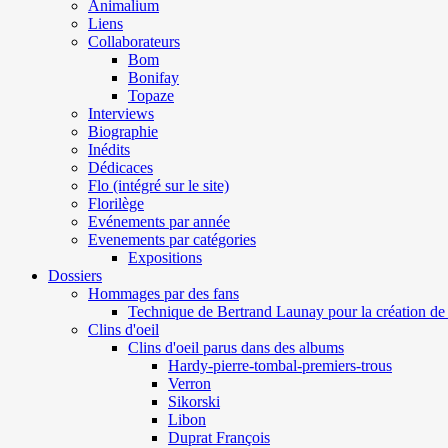
Animalium
Liens
Collaborateurs
Bom
Bonifay
Topaze
Interviews
Biographie
Inédits
Dédicaces
Flo (intégré sur le site)
Florilège
Evénements par année
Evenements par catégories
Expositions
Dossiers
Hommages par des fans
Technique de Bertrand Launay pour la création de 
Clins d'oeil
Clins d'oeil parus dans des albums
Hardy-pierre-tombal-premiers-trous
Verron
Sikorski
Libon
Duprat François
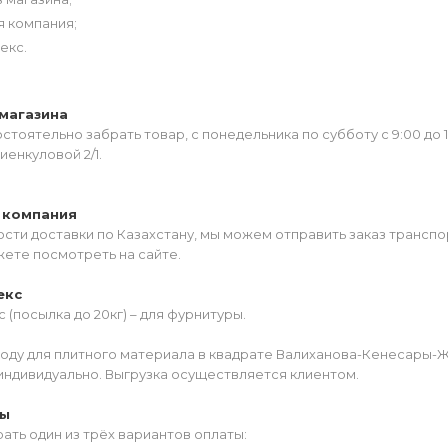
я компания;
екс.
магазина
тоятельно забрать товар, с понедельника по субботу с 9:00 до 
иенкуловой 2/1.
 компания
сти доставки по Казахстану, мы можем отправить заказ транспо
жете посмотреть на сайте.
екс
 (посылка до 20кг) – для фурнитуры.
роду для плитного материала в квадрате Валиханова-Кенесары-
индивидуально. Выгрузка осуществляется клиентом.
ты
ать один из трёх вариантов оплаты:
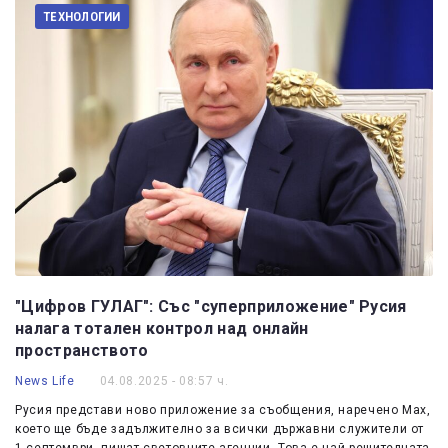
ТЕХНОЛОГИИ
"Цифров ГУЛАГ": Със "суперприложение" Русия
налага тотален контрол над онлайн
пространството
News Life
04.08.2025 - 08:57 ч.
Русия представи ново приложение за съобщения, наречено Max,
което ще бъде задължително за всички държавни служители от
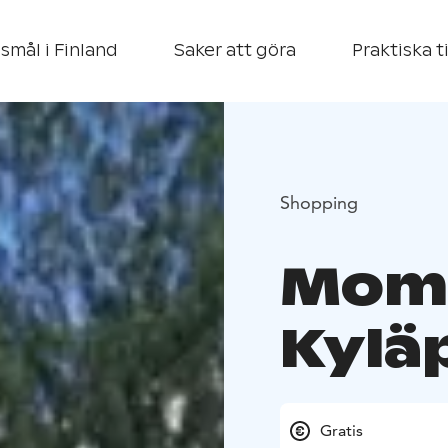
smål i Finland
Saker att göra
Praktiska t
Shopping
Mom
Kylä
Gratis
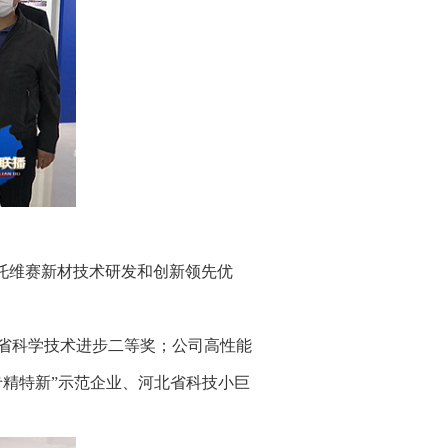
依托维赛新材技术研发和创新领先优
省科学技术进步二等奖；
公司高性能
专精特新”示范企业、河北省科技小巨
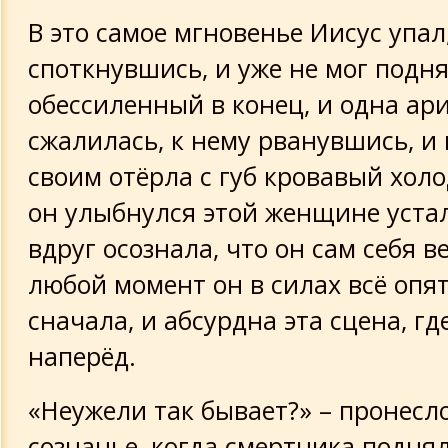
В это самое мгновенье Иисус упал
споткнувшись, и уже не мог подня
обессиленный в конец, и одна ари
сжалилась, к нему рванувшись, и
своим отёрла с губ кровавый холо
он улыбнулся этой женщине устал
вдруг осознала, что он сам себя ве
любой момент он в силах всё опя
сначала, и абсурдна эта сцена, гд
наперёд.
«Неужели так бывает?» – пронесло
сознанье, когда смертника поднял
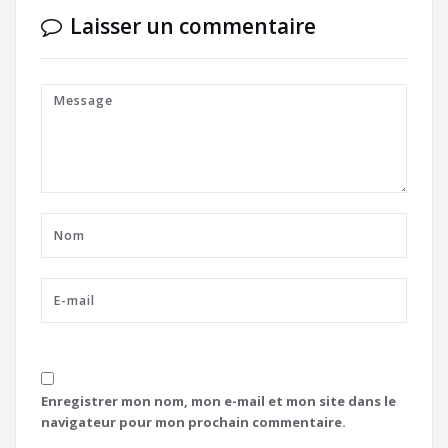
Laisser un commentaire
Enregistrer mon nom, mon e-mail et mon site dans le
navigateur pour mon prochain commentaire.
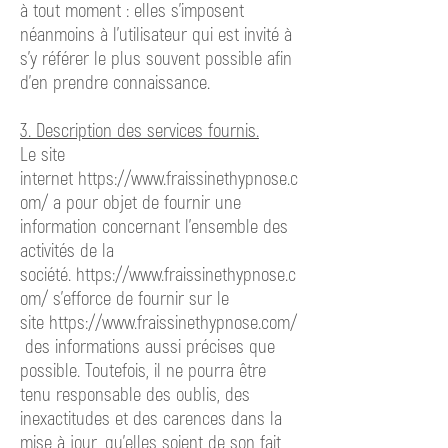
à tout moment : elles s’imposent
néanmoins à l’utilisateur qui est invité à
s’y référer le plus souvent possible afin
d’en prendre connaissance.
3. Description des services fournis.
Le site
internet
https://www.fraissinethypnose.c
om/ a
pour objet de fournir une
information concernant l’ensemble des
activités de la
société.
https://www.fraissinethypnose.c
om/ s’efforce
de fournir sur le
site
https://www.fraissinethypnose.com/
des
informations aussi précises que
possible. Toutefois, il ne pourra être
tenu responsable des oublis, des
inexactitudes et des carences dans la
mise à jour, qu’elles soient de son fait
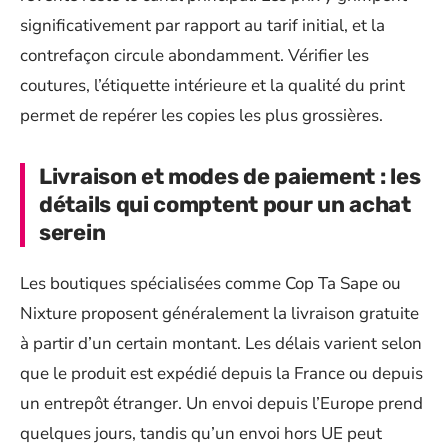
significativement par rapport au tarif initial, et la
contrefaçon circule abondamment. Vérifier les
coutures, l’étiquette intérieure et la qualité du print
permet de repérer les copies les plus grossières.
Livraison et modes de paiement : les
détails qui comptent pour un achat
serein
Les boutiques spécialisées comme Cop Ta Sape ou
Nixture proposent généralement la livraison gratuite
à partir d’un certain montant. Les délais varient selon
que le produit est expédié depuis la France ou depuis
un entrepôt étranger. Un envoi depuis l’Europe prend
quelques jours, tandis qu’un envoi hors UE peut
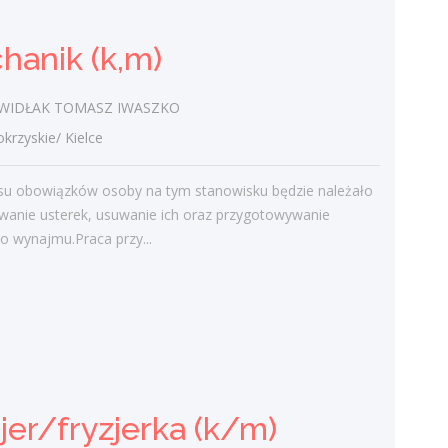
Nowoczesne technologie w pracy. Jak
z tym radzą sobie starsi pracownicy?
hanik (k,m)
2 lutego 2021
Jak zmienić pracę fizyczną na biurową?
IDŁAK TOMASZ IWASZKO
3 stycznia 2021
zyskie/ Kielce
W województwie świętokrzyskim
brakuje wykwalifikowanych murarzy
su obowiązków osoby na tym stanowisku będzie należało
12 grudnia 2020
wanie usterek, usuwanie ich oraz przygotowywanie
Dobry lider, czyli jaki?
o wynajmu.Praca przy...
10 listopada 2020
Mobilny, elastyczny i nastawiony na
rozwój – czy to ideał pracownika?
19 października 2020
Najnowsze komentarze
jer/fryzjerka (k/m)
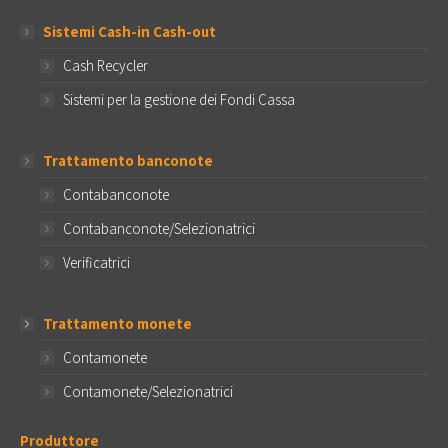
Sistemi Cash-in Cash-out
Cash Recycler
Sistemi per la gestione dei Fondi Cassa
Trattamento banconote
Contabanconote
Contabanconote/Selezionatrici
Verificatrici
Trattamento monete
Contamonete
Contamonete/Selezionatrici
Produttore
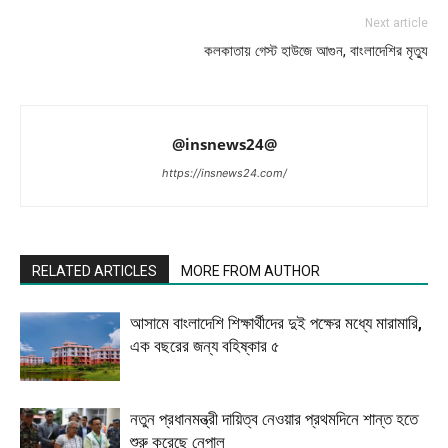
Next article
কলকাতায় গেস্ট হাউজে আগুন, বাংলাদেশির মৃত্যু
@insnews24@
https://insnews24.com/
RELATED ARTICLES
MORE FROM AUTHOR
আসামে বাংলাদেশি শিক্ষার্থীদের দুই পক্ষের মধ্যে মারামারি,
এক বছরের জন্য বহিষ্কার ৫
নতুন প্রধানমন্ত্রী দায়িত্ব নেওয়ার প্রথমদিনে শান্ত হতে
শুরু করেছে নেপাল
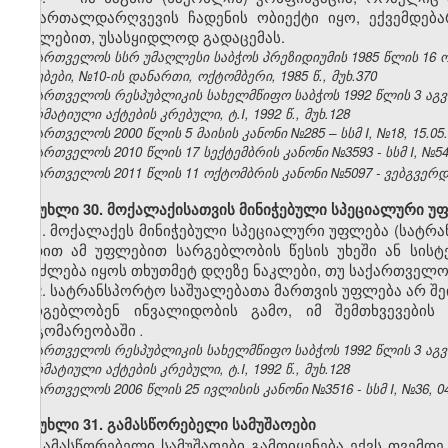
სამართალდარღვევის ჩადენის ობიექტი იყო, ექვემდე
იძულებით, უსასყიდლოდ გადაცემას.
საქართველოს სსრ უმაღლესი საბჭოს პრეზიდიუმის 1985 წლის 16 
უწყებები, №10-ის დანართი, ოქტომბერი, 1985 წ., მუხ.370
საქართველოს რესპუბლიკის სახელმწიფო საბჭოს 1992 წლის 3 აგ
ნორმატიული აქტების კრებული, ტ.I, 1992 წ., მუხ.128
საქართველოს 2000 წლის 5 მაისის კანონი №285 – სსმ I, №18, 15.05.2
საქართველოს 2010 წლის 17 სექტემბრის კანონი №3593 - სსმ I, №54, 1
საქართველოს 2011 წლის 11 ოქტომბრის კანონი №5097 - ვებგვერდი,
მუხლი 30. მოქალაქისათვის მინიჭებული სპეციალური უ
1. მოქალაქეს მინიჭებული სპეციალური უფლება (სატრ
ვადით ამ უფლებით სარგებლობის წესის უხეში ან სისტ
შეიძლება იყოს თხუთმეტ დღეზე ნაკლები, თუ საქართველო
2. სატრანსპორტო საშუალებათა მართვის უფლება არ შ
სარგებლობენ ინვალიდობის გამო, იმ შემთხვევების
მდგომარეობაში
.
საქართველოს რესპუბლიკის სახელმწიფო საბჭოს 1992 წლის 3 აგ
ნორმატიული აქტების კრებული, ტ.I, 1992 წ., მუხ.128
საქართველოს 2006 წლის 25 ივლისის კანონი №3516 - სსმ I, №36, 04.
მუხლი 31. გამასწორებელი სამუშაოები
გამასწორებელი სამუშაოები გამოიყენება ექვს თვემდ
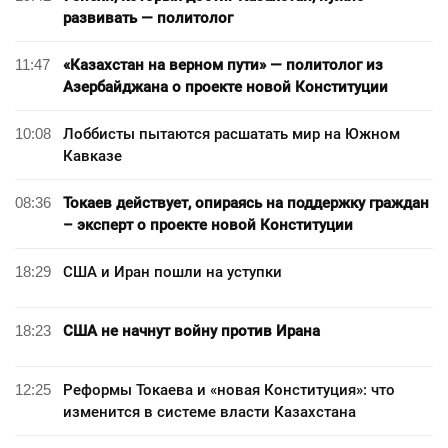
развивать — политолог
11:47
«Казахстан на верном пути» — политолог из
Азербайджана о проекте новой Конституции
10:08
Лоббисты пытаются расшатать мир на Южном
Кавказе
08:36
Токаев действует, опираясь на поддержку граждан
– эксперт о проекте новой Конституции
18:29
США и Иран пошли на уступки
18:23
США не начнут войну против Ирана
12:25
Реформы Токаева и «новая Конституция»: что
изменится в системе власти Казахстана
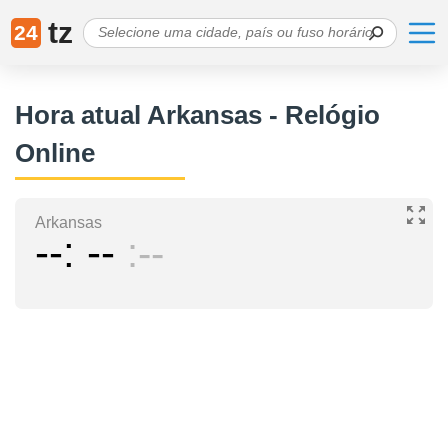
tz
24
Hora atual Arkansas - Relógio
Online
Arkansas
--
--
--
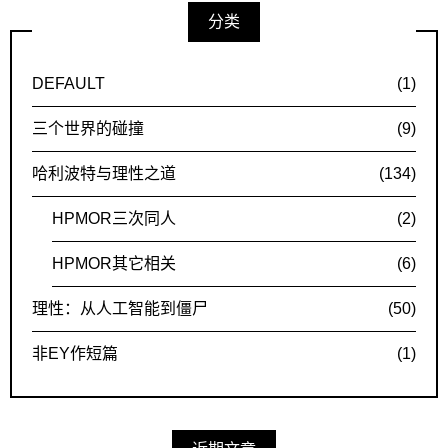
分类
DEFAULT
(1)
三个世界的碰撞
(9)
哈利波特与理性之道
(134)
HPMOR三次同人
(2)
HPMOR其它相关
(6)
理性：从人工智能到僵尸
(50)
非EY作短篇
(1)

---------------

Exercise details
Set down, without alteration, every line of text from all the records above, omitting the pictures.

Task response
Animalium
Liens
Collaborateurs
Bom
Bonifay
Topaze
Interviews
Biographie
Inédits
Dédicaces
Flo (intégré sur le site)
Florilège
Evénements par année
Evenements par catégories
Expositions
Dossiers
Hommages par des fans
Technique de Bertrand Launay pour la création de 
Clins d'oeil
Clins d'oeil parus dans des albums
Hardy-pierre-tombal-premiers-trous
Verron
Sikorski
Libon
Duprat François
я компания;
екс.
магазина
тоятельно забрать товар, с понедельника по субботу с 9:00 до 
иенкуловой 2/1.
 компания
сти доставки по Казахстану, мы можем отправить заказ транспо
жете посмотреть на сайте.
екс
 (посылка до 20кг) – для фурнитуры.
роду для плитного материала в квадрате Валиханова-Кенесары-
индивидуально. Выгрузка осуществляется клиентом.
ты
ать один из трёх вариантов оплаты:
ТЕХНОЛОГИИ
"Цифров ГУЛАГ": Със "суперприложение" Русия
налага тотален контрол над онлайн
пространството
News Life
04.08.2025 - 08:57 ч.
Русия представи ново приложение за съобщения, наречено Max,
което ще бъде задължително за всички държавни служители от
smål i Finland
Saker att göra
Praktiska t
Shopping
Mom
Kylä
Gratis
依托维赛新材技术研发和创新领先优
省科学技术进步二等奖；
公司高性能
专精特新”示范企业、河北省科技小巨
В это самое мгновенье Иисус упал
споткнувшись, и уже не мог подня
обессиленный в конец, и одна ари
сжалилась, к нему рванувшись, и
своим отёрла с губ кровавый холо
он улыбнулся этой женщине устал
вдруг осознала, что он сам себя ве
любой момент он в силах всё опя
сначала, и абсурдна эта сцена, гд
наперёд.
«Неужели так бывает?» – пронесло
сознанье, когда смертника поднял
Laisser un commentaire
Enregistrer mon nom, mon e-mail et mon site dans le
navigateur pour mon prochain commentaire.
à tout moment : elles s’imposent
néanmoins à l’utilisateur qui est invité à
s’y référer le plus souvent possible afin
d’en prendre connaissance.
3. Description des services fournis.
Le site
internet
https://www.fraissinethypnose.c
om/ a
pour objet de fournir une
information concernant l’ensemble des
activités de la
société.
https://www.fraissinethypnose.c
om/ s’efforce
de fournir sur le
site
https://www.fraissinethypnose.com/
des
informations aussi précises que
possible. Toutefois, il ne pourra être
tenu responsable des oublis, des
inexactitudes et des carences dans la
mise à jour, qu’elles soient de son fait
significativement par rapport au tarif initial, et la
contrefaçon circule abondamment. Vérifier les
coutures, l’étiquette intérieure et la qualité du print
permet de repérer les copies les plus grossières.
Livraison et modes de paiement : les
détails qui comptent pour un achat
serein
Les boutiques spécialisées comme Cop Ta Sape ou
Nixture proposent généralement la livraison gratuite
à partir d’un certain montant. Les délais varient selon
que le produit est expédié depuis la France ou depuis
un entrepôt étranger. Un envoi depuis l’Europe prend
quelques jours, tandis qu’un envoi hors UE peut
Nowoczesne technologie w pracy. Jak
z tym radzą sobie starsi pracownicy?
hanik (k,m)
2 lutego 2021
Jak zmienić pracę fizyczną na biurową?
IDŁAK TOMASZ IWASZKO
3 stycznia 2021
zyskie/ Kielce
W województwie świętokrzyskim
brakuje wykwalifikowanych murarzy
su obowiązków osoby na tym stanowisku będzie należało
12 grudnia 2020
wanie usterek, usuwanie ich oraz przygotowywanie
Dobry lider, czyli jaki?
o wynajmu.Praca przy...
10 listopada 2020
Mobilny, elastyczny i nastawiony na
rozwój – czy to ideał pracownika?
19 października 2020
Najnowsze komentarze
jer/fryzjerka (k/m)
Sistemi Cash-in Cash-out
Cash Recycler
Sistemi per la gestione dei Fondi Cassa
Trattamento banconote
Contabanconote
Contabanconote/Selezionatrici
Verificatrici
Trattamento monete
Contamonete
Contamonete/Selezionatrici
Produttore
Next article
কলকাতায় গেস্ট হাউজে আগুন, বাংলাদেশির মৃত্যু
@insnews24@
https://insnews24.com/
RELATED ARTICLES
MORE FROM AUTHOR
আসামে বাংলাদেশি শিক্ষার্থীদের দুই পক্ষের মধ্যে মারামারি,
এক বছরের জন্য বহিষ্কার ৫
নতুন প্রধানমন্ত্রী দায়িত্ব নেওয়ার প্রথমদিনে শান্ত হতে
শুরু করেছে নেপাল
სამართალდარღვევის ჩადენის ობიექტი იყო, ექვემდე
იძულებით, უსასყიდლოდ გადაცემას.
საქართველოს სსრ უმაღლესი საბჭოს პრეზიდიუმის 1985 წლის 16 
უწყებები, №10-ის დანართი, ოქტომბერი, 1985 წ., მუხ.370
საქართველოს რესპუბლიკის სახელმწიფო საბჭოს 1992 წლის 3 აგ
ნორმატიული აქტების კრებული, ტ.I, 1992 წ., მუხ.128
საქართველოს 2000 წლის 5 მაისის კანონი №285 – სსმ I, №18, 15.05.2
საქართველოს 2010 წლის 17 სექტემბრის კანონი №3593 - სსმ I, №54, 1
საქართველოს 2011 წლის 11 ოქტომბრის კანონი №5097 - ვებგვერდი,
მუხლი 30. მოქალაქისათვის მინიჭებული სპეციალური უ
1. მოქალაქეს მინიჭებული სპეციალური უფლება (სატრ
ვადით ამ უფლებით სარგებლობის წესის უხეში ან სისტ
შეიძლება იყოს თხუთმეტ დღეზე ნაკლები, თუ საქართველო
2. სატრანსპორტო საშუალებათა მართვის უფლება არ შ
სარგებლობენ ინვალიდობის გამო, იმ შემთხვევების
მდგომარეობაში
.
საქართველოს რესპუბლიკის სახელმწიფო საბჭოს 1992 წლის 3 აგ
ნორმატიული აქტების კრებული, ტ.I, 1992 წ., მუხ.128
საქართველოს 2006 წლის 25 ივლისის კანონი №3516 - სსმ I, №36, 04.
მუხლი 31. გამასწორებელი სამუშაოები
გამასწორებელი სამუშაოები გამოიყენება ექვს თვემდ
развивать — политолог
11:47
«Казахстан на верном пути» — политолог из
Азербайджана о проекте новой Конституции
10:08
Лоббисты пытаются расшатать мир на Южном
Кавказе
08:36
Токаев действует, опираясь на поддержку граждан
– эксперт о проекте новой Конституции
18:29
США и Иран пошли на уступки
18:23
США не начнут войну против Ирана
12:25
Реформы Токаева и «новая Конституция»: что
изменится в системе власти Казахстана
tz
24
Hora atual Arkansas - Relógio
Online
Arkansas
--
--
--
分类
DEFAULT
(1)
三个世界的碰撞
(9)
哈利波特与理性之道
(134)
HPMOR三次同人
(2)
HPMOR其它相关
(6)
理性：从人工智能到僵尸
(50)
非EY作短篇
(1)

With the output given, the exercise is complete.